Preclinical safety assessment of modified gamma globin lentiviral vector-mediated autologous hematopoietic stem cell gene therapy for hemoglobinopathies
Fig 1
Vector copy number (VCN) analysis after GbGM lentiviral (LV) vector and SFFV γ-retro viral (RV) vector gene transduction and transplantation in primary wild-type BoyJ mice.

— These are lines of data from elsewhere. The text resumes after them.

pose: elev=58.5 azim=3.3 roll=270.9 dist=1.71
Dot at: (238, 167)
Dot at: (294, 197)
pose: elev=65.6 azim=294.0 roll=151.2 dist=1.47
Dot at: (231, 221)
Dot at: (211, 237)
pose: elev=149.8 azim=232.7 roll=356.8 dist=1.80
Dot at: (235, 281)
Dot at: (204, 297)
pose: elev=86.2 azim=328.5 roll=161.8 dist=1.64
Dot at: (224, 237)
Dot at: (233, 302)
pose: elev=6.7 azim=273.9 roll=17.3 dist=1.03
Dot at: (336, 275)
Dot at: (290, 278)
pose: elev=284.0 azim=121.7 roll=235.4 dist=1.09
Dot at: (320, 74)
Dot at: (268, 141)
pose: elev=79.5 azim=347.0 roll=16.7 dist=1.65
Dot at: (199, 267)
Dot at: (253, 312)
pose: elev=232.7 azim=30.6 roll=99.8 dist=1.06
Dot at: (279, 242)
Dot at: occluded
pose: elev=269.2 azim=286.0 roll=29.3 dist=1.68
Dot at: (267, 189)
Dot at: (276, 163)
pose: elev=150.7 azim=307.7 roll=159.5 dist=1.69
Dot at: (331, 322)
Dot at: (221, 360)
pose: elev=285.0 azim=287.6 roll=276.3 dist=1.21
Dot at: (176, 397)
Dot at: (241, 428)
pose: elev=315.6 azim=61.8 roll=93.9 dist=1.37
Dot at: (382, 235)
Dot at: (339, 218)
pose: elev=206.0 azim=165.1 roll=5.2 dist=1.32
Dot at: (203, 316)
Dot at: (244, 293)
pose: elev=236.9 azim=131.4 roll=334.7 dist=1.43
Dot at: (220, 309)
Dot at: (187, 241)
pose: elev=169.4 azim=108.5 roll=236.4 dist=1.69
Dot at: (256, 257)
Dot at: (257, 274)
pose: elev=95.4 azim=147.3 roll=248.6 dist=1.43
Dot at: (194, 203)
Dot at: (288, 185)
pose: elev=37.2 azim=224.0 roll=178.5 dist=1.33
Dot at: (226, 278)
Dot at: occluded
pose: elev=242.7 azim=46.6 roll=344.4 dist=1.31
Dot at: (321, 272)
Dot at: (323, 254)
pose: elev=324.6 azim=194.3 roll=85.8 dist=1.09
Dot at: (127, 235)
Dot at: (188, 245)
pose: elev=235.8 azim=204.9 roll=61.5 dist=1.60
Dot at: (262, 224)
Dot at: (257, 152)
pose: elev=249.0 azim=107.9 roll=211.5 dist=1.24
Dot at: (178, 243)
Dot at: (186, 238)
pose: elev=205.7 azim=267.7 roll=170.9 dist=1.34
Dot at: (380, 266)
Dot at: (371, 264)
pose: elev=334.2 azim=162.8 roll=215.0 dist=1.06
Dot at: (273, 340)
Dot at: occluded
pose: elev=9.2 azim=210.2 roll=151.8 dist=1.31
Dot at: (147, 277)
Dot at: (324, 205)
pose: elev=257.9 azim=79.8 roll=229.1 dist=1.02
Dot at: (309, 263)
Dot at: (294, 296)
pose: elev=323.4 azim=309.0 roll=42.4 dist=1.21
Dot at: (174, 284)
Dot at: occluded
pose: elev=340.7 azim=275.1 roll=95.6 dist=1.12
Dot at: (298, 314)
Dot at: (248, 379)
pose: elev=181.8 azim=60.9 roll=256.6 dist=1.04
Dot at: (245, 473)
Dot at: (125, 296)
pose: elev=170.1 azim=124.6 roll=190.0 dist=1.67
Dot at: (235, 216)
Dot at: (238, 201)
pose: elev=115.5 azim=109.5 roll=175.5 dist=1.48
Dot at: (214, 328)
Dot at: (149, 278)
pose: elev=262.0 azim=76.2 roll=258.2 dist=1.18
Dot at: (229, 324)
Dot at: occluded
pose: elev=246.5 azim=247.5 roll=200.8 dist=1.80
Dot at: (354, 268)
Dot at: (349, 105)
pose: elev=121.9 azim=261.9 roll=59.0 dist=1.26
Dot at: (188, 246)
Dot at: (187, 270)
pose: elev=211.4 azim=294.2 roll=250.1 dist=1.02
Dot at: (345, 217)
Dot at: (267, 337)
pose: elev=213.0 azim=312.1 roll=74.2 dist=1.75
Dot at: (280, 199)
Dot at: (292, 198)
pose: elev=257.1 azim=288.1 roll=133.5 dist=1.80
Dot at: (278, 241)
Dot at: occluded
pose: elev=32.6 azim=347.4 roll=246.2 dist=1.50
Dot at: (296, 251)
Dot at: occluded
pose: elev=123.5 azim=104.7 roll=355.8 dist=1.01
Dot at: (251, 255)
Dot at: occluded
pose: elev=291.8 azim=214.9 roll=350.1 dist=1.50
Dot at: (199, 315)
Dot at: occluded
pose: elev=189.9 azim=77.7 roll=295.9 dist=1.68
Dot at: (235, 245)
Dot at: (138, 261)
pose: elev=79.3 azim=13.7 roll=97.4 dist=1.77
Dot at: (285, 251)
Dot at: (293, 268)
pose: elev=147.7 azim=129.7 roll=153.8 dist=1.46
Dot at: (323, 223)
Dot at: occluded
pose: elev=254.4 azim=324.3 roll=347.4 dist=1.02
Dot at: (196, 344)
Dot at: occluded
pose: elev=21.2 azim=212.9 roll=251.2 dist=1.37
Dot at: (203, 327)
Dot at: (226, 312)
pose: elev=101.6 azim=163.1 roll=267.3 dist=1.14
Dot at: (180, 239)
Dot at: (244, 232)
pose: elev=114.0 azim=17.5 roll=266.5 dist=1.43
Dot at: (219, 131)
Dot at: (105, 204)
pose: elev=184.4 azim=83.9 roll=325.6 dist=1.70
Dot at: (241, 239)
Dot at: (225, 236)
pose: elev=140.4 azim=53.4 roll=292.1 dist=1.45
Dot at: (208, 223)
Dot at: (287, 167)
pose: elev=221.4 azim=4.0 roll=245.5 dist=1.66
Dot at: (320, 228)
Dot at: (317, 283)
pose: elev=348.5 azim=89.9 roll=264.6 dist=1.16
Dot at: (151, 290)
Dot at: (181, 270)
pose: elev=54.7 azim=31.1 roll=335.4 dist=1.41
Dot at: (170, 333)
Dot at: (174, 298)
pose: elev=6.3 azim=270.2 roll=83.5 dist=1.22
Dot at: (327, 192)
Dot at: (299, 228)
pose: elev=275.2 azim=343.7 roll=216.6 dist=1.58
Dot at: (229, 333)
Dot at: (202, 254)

(A) Portion of vector transduced mouse hematopoietic stem and progenitor cells (LSK) from C57BL/6 mice (CD45.2) were expanded in culture for 14–16 days to measure the VCN in the input injected LSK cells. Mock transduced cells (no vector) were used as negative control whereas SFFV RV transduced cells are used as positive control (B-E) Transduced LSK cells were transplanted into sub-lethally irradiated BoyJ recipient mice. The VCN in (B) PB, (C) BM, (D) spleen, and (E) thymus (analyzed via qPCR) at 8 months after transplant in primary BoyJ recipients are shown. Mean ± standard error of the mean (SEM) is shown for each bar. Each symbol in the bar graph represents an individual animal. Statistics: One-way ANOVA; not significant (ns), *P ≤ .05; **P ≤ .01; ***P ≤ .001, ****P ≤ .0001.